Where does your hotel belong on the spectrum? Are front-desks really on their way out, or is this just another temporary disruption that fades away in time?
Some industry experts have suggested that lobbies should retain a fixed human element precisely because the world is becoming more digitized. With the rise of chat bots and digital room controls, the guest experience runs a risk of becoming too automated and, in a manner of speaking, less human. If the chain of automation affecting other industries is recklessly implemented by hoteliers, your average guest experience might look more like a robotic assembly plant than a display of hospitality.

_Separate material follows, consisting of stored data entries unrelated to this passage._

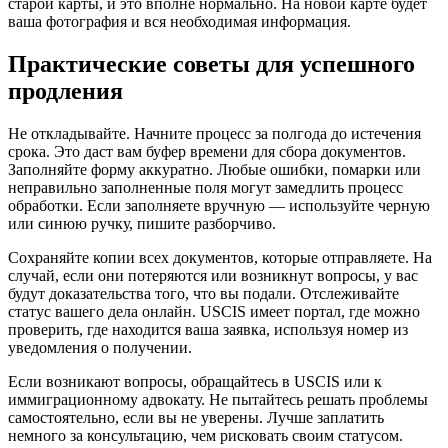
старой карты, и это вполне нормально. На новой карте будет
ваша фотография и вся необходимая информация.
Практические советы для успешного
продления
Не откладывайте. Начните процесс за полгода до истечения
срока. Это даст вам буфер времени для сбора документов.
Заполняйте форму аккуратно. Любые ошибки, помарки или
неправильно заполненные поля могут замедлить процесс
обработки. Если заполняете вручную — используйте черную
или синюю ручку, пишите разборчиво.
Сохраняйте копии всех документов, которые отправляете. На
случай, если они потеряются или возникнут вопросы, у вас
будут доказательства того, что вы подали. Отслеживайте
статус вашего дела онлайн. USCIS имеет портал, где можно
проверить, где находится ваша заявка, используя номер из
уведомления о получении.
Если возникают вопросы, обращайтесь в USCIS или к
иммиграционному адвокату. Не пытайтесь решать проблемы
самостоятельно, если вы не уверены. Лучше заплатить
немного за консультацию, чем рисковать своим статусом.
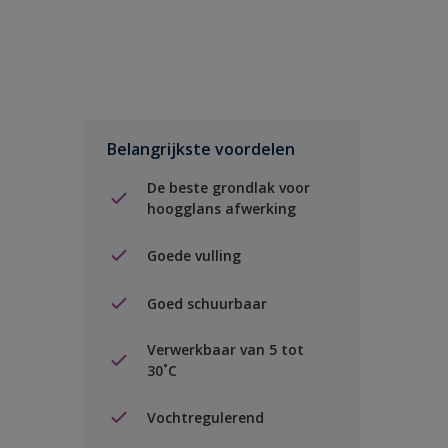
Belangrijkste voordelen
De beste grondlak voor
hoogglans afwerking
Goede vulling
Goed schuurbaar
Verwerkbaar van 5 tot
30˚C
Vochtregulerend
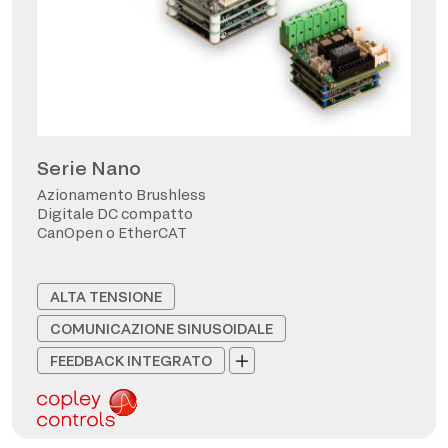
Serie Nano
Azionamento Brushless
Digitale DC compatto
CanOpen o EtherCAT
ALTA TENSIONE
COMUNICAZIONE SINUSOIDALE
FEEDBACK INTEGRATO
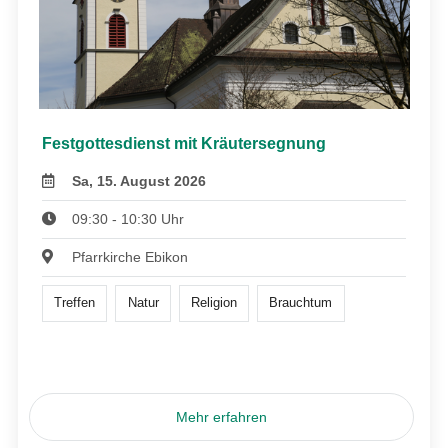
Festgottesdienst mit Kräutersegnung
Sa, 15. August 2026
09:30 - 10:30 Uhr
Pfarrkirche Ebikon
Treffen
Natur
Religion
Brauchtum
Mehr erfahren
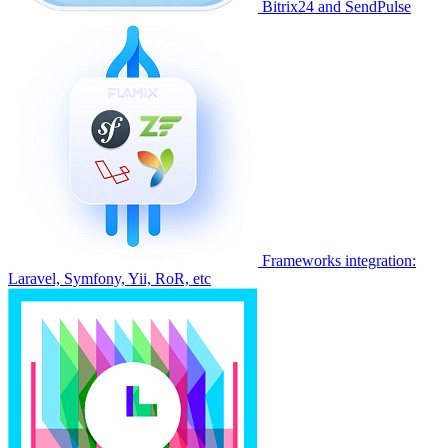
Bitrix24 and SendPulse
Frameworks integration:
Laravel, Symfony, Yii, RoR, etc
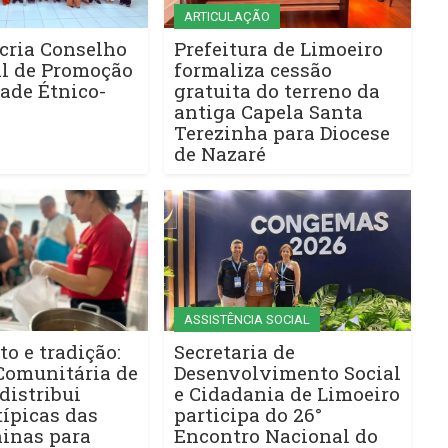
ARTICULAÇÃO
cria Conselho
Prefeitura de Limoeiro
l de Promoção
formaliza cessão
ade Étnico-
gratuita do terreno da
antiga Capela Santa
Terezinha para Diocese
de Nazaré
ASSISTÊNCIA SOCIAL
to e tradição:
Secretaria de
Comunitária de
Desenvolvimento Social
distribui
e Cidadania de Limoeiro
ípicas das
participa do 26°
ninas para
Encontro Nacional do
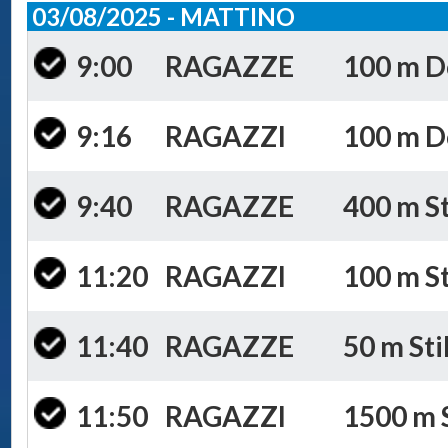
03/08/2025 - MATTINO
9:00
RAGAZZE
100 m Do
9:16
RAGAZZI
100 m Do
9:40
RAGAZZE
400 m St
11:20
RAGAZZI
100 m St
11:40
RAGAZZE
50 m Sti
11:50
RAGAZZI
1500 m S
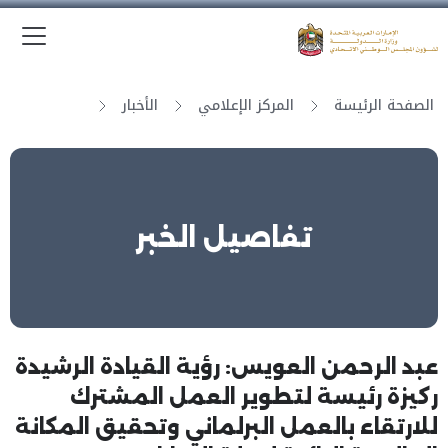
الق
وزارة الدولة لشؤون المجلس الوطني الاتحادي
الصفحة الرئيسة
المركز الإعلامي
الأخبار
تفاصيل الخبر
عبد الرحمن العويس: رؤية القيادة الرشيدة
ركيزة رئيسة لتطوير العمل المشترك
للارتقاء بالعمل البرلماني وتحقيق المكانة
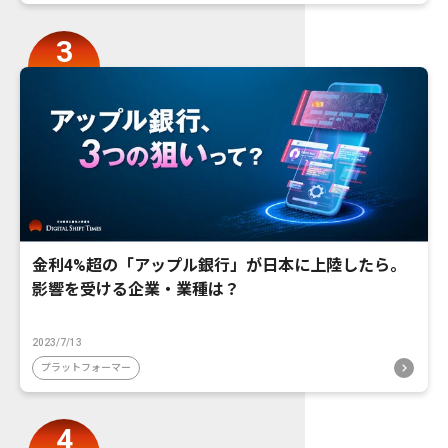
金利4%超の「アップル銀行」が日本に上陸したら。
影響を受ける企業・業種は？
2023/7/13
プラットフォーマー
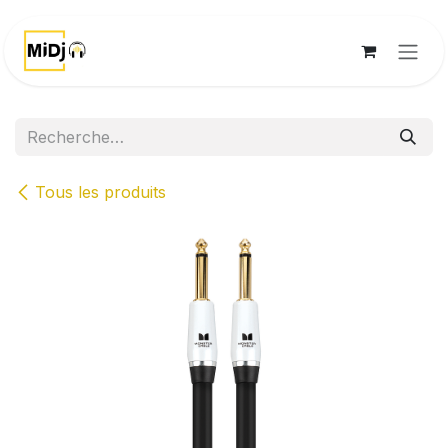
Se rendre au contenu
Tous les produits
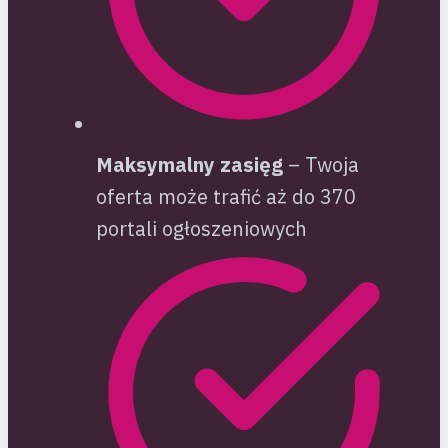
Maksymalny zasięg
– Twoja
oferta może trafić aż do 370
portali ogłoszeniowych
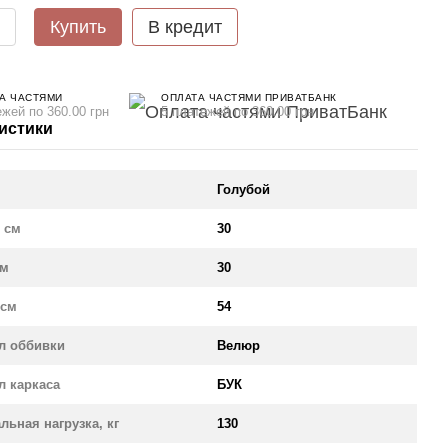
Купить
В кредит
А ЧАСТЯМИ
ОПЛАТА ЧАСТЯМИ ПРИВАТБАНК
ежей по 360.00 грн
5 платежей по 360.00 грн
истики
Голубой
 см
30
см
30
 см
54
л оббивки
Велюр
л каркаса
БУК
льная нагрузка, кг
130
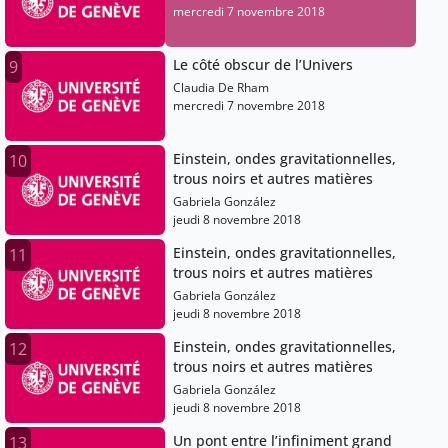
mercredi 7 novembre 2018
Le côté obscur de l’Univers
9
Claudia De Rham
mercredi 7 novembre 2018
Einstein, ondes gravitationnelles,
10
trous noirs et autres matières
Gabriela González
jeudi 8 novembre 2018
Einstein, ondes gravitationnelles,
11
trous noirs et autres matières
Gabriela González
jeudi 8 novembre 2018
Einstein, ondes gravitationnelles,
12
trous noirs et autres matières
Gabriela González
jeudi 8 novembre 2018
Un pont entre l’infiniment grand
13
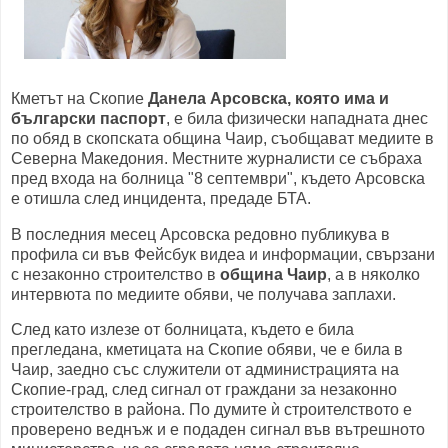
Кметът на Скопие
Данела Арсовска, която има и
български паспорт
, е била физически нападната днес
по обяд в скопската община Чаир, съобщават медиите в
Северна Македония. Местните журналисти се събраха
пред входа на болница "8 септември", където Арсовска
е отишла след инцидента, предаде БТА.
В последния месец Арсовска редовно публикува в
профила си във Фейсбук видеа и информации, свързани
с незаконно строителство в
община Чаир
, а в няколко
интервюта по медиите обяви, че получава заплахи.
След като излезе от болницата, където е била
прегледана, кметицата на Скопие обяви, че е била в
Чаир, заедно със служители от администрацията на
Скопие-град, след сигнал от граждани за незаконно
строителство в района. По думите ѝ строителството е
проверено веднъж и е подаден сигнал във вътрешното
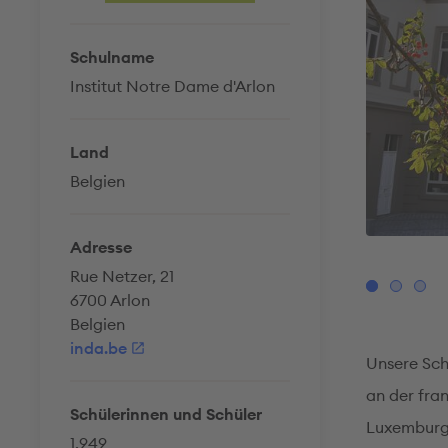
Schulname
Institut Notre Dame d'Arlon
Land
Belgien
Adresse
@ Institut Notre Dame Arlon
Rue Netzer, 21
6700 Arlon
Belgien
inda.be
Unsere Schu
an der fra
Schülerinnen und Schüler
Luxemburg-S
1.949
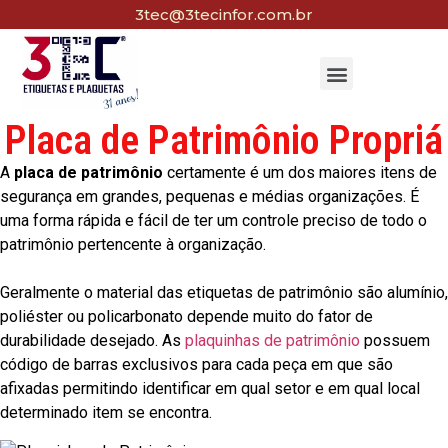
3tec@3tecinfor.com.br
Placa de Patrimônio Propriá
A
placa de patrimônio
certamente é um dos maiores itens de
segurança em grandes, pequenas e médias organizações. É
uma forma rápida e fácil de ter um controle preciso de todo o
patrimônio pertencente à organização.
Geralmente o material das etiquetas de patrimônio são alumínio,
poliéster ou policarbonato depende muito do fator de
durabilidade desejado. As
plaquinhas de patrimônio
possuem
código de barras exclusivos para cada peça em que são
afixadas permitindo identificar em qual setor e em qual local
determinado item se encontra.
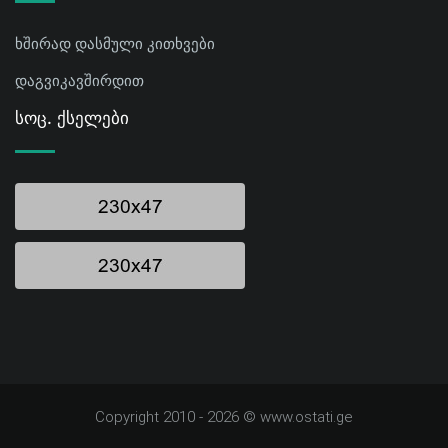
ხშირად დასმული კითხვები
დაგვიკავშირდით
Სოც. Ქსელები
Copyright 2010 - 2026 © www.ostati.ge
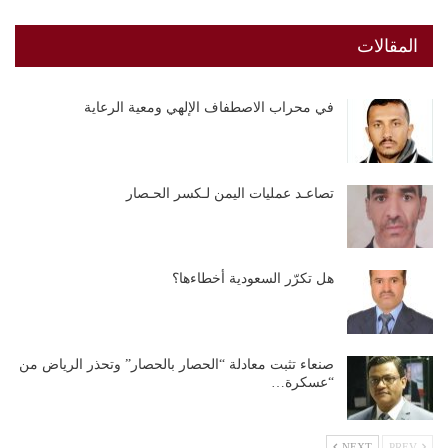
المقالات
في محراب الاصطفاف الإلهي ومعية الرعاية
تصاعـد عمليات اليمن لـكسر الحـصار
هل تكرّر السعودية أخطاءها؟
صنعاء تثبت معادلة “الحصار بالحصار” وتحذر الرياض من
“عسكرة…
NEXT
PREV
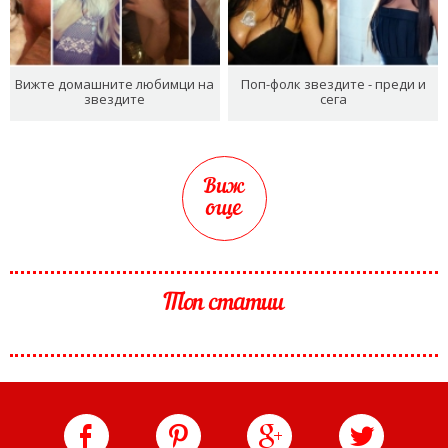
Вижте домашните любимци на
Поп-фолк звездите - преди и
звездите
сега
Виж
още
Топ статии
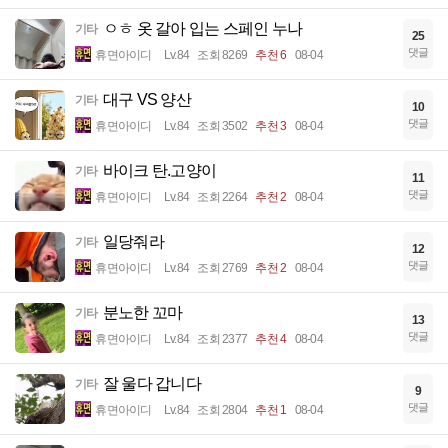
ㅇㅎ 옷 갈아 입는 스페인 누나
기타
25
댓글
휴면아이디
Lv.84
조회 8269
추천 6
08-04
대구 VS 양산
기타
10
댓글
휴면아이디
Lv.84
조회 3502
추천 3
08-04
바이크 탄.고양이
기타
11
댓글
휴면아이디
Lv.84
조회 2264
추천 2
08-04
일당줘라
기타
12
댓글
휴면아이디
Lv.84
조회 2769
추천 2
08-04
분노한 꼬마
기타
13
댓글
휴면아이디
Lv.84
조회 2377
추천 4
08-04
잘 울다 갑니다
기타
9
댓글
휴면아이디
Lv.84
조회 2804
추천 1
08-04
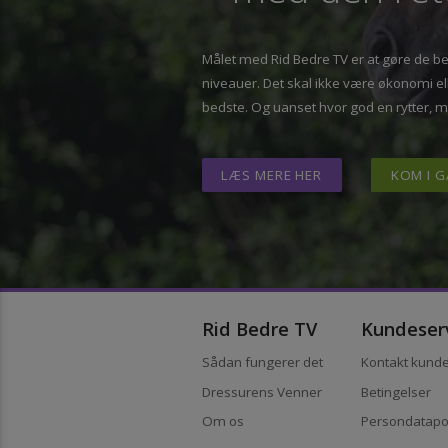
– med den re
Målet med Rid Bedre TV er at gøre de 
niveauer. Det skal ikke være økonomi
bedste. Og uanset hvor god en rytter,
LÆS MERE HER
KOM 
Rid Bedre TV
Kundes
Sådan fungerer det
Kontakt ku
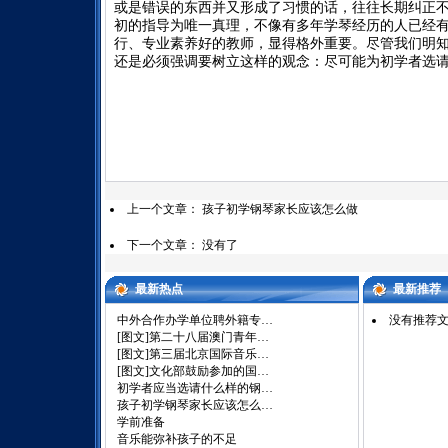
或是错误的东西并又形成了习惯的话，往往长期纠正
初的指导为唯一真理，不像有多年学琴经历的人已经
行、专业素养好的教师，显得格外重要。尽管我们明
还是必须强调要树立这样的观念：尽可能为初学者选
上一个文章：
孩子初学钢琴家长应该怎么做
下一个文章： 没有了
最新热点
最新推荐
中外合作办学单位聘外籍专…
没有推荐
[图文]
第二十八届澳门青年…
[图文]
第三届北京国际音乐…
[图文]
文化部鼓励参加的国…
初学者应当选请什么样的钢…
孩子初学钢琴家长应该怎么…
学前准备
音乐能弥补孩子的不足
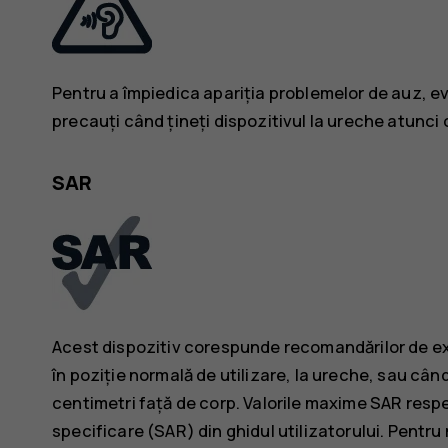
Pentru a împiedica apariția problemelor de auz, evi
precauți când țineți dispozitivul la ureche atunci c
SAR
Acest dispozitiv corespunde recomandărilor de ex
în poziție normală de utilizare, la ureche, sau când
centimetri față de corp. Valorile maxime SAR respec
specificare (SAR) din ghidul utilizatorului. Pentru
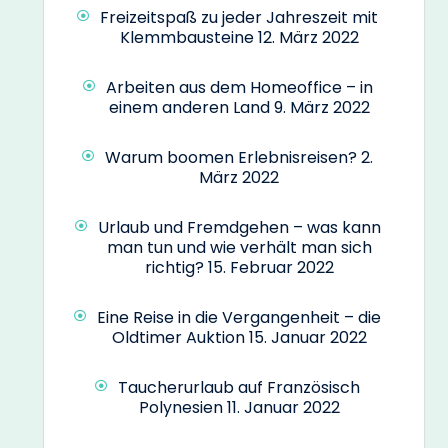
Freizeitspaß zu jeder Jahreszeit mit
Klemmbausteine
12. März 2022
Arbeiten aus dem Homeoffice – in
einem anderen Land
9. März 2022
Warum boomen Erlebnisreisen?
2.
März 2022
Urlaub und Fremdgehen – was kann
man tun und wie verhält man sich
richtig?
15. Februar 2022
Eine Reise in die Vergangenheit – die
Oldtimer Auktion
15. Januar 2022
Taucherurlaub auf Französisch
Polynesien
11. Januar 2022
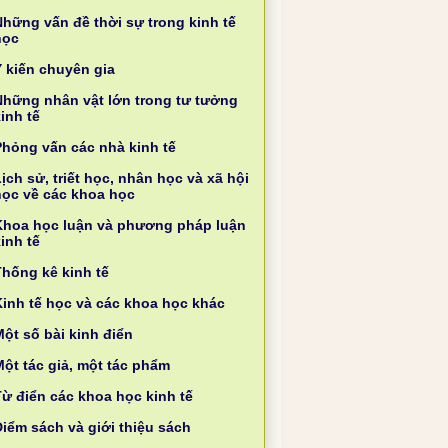
Những vấn đề thời sự trong kinh tế
học
Ý kiến chuyên gia
Những nhân vật lớn trong tư tưởng
inh tế
Phỏng vấn các nhà kinh tế
ịch sử, triết học, nhân học và xã hội
học về các khoa học
Khoa học luận và phương pháp luận
inh tế
Thống kê kinh tế
Kinh tế học và các khoa học khác
ột số bài kinh điển
Một tác giả, một tác phẩm
Từ điển các khoa học kinh tế
Điểm sách và giới thiệu sách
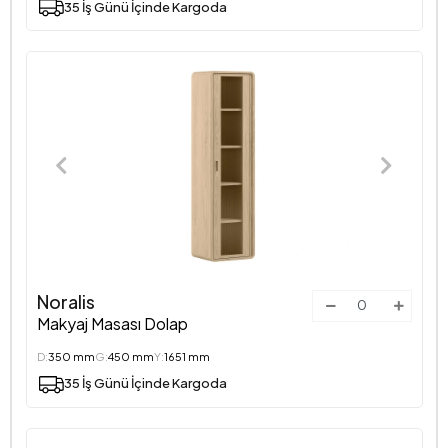
35 İş Günü İçinde Kargoda
Noralis
Makyaj Masası Dolap
D:
350 mm
G:
450 mm
Y:
1651 mm
35 İş Günü İçinde Kargoda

Now, I have to make an admission at this point. I started my hotel working life as a receptionist. And I have to admit that I started before computers were widespread – in fact, the paper-based Whitney system was THE go-to system and it was really effective.
The introduction of computers was meant to save time and create more time to interact with customers…but it didn’t. Instead we ended up with staff looking at monitors instead of faces and getting frustrated because “the computer is a bit slow today”. We have computer glitches now that lose reservations or the upgrade that didn’t work. Instead of relying on local tradespeople we rely on global behemoths to ensure our systems are working.
Of course I am not suggesting that we return to the paper-based system (although it has it’s attractions!) but the growing reliance on third party providers and their systems means that we DO need to rely even more on our humans to provide the solutions.
Technology will continue to evolve, and the hotel industry will find new ways to eliminate clutter and remove friction from the guest experience. Just because we can, however, doesn’t always mean we should. As the travel experience becomes increasingly automated, whether or not an actual desk is involved, the institution of the front desk – and the people staffing the front desk –– may become a valuable differentiator in a world dominated by digital.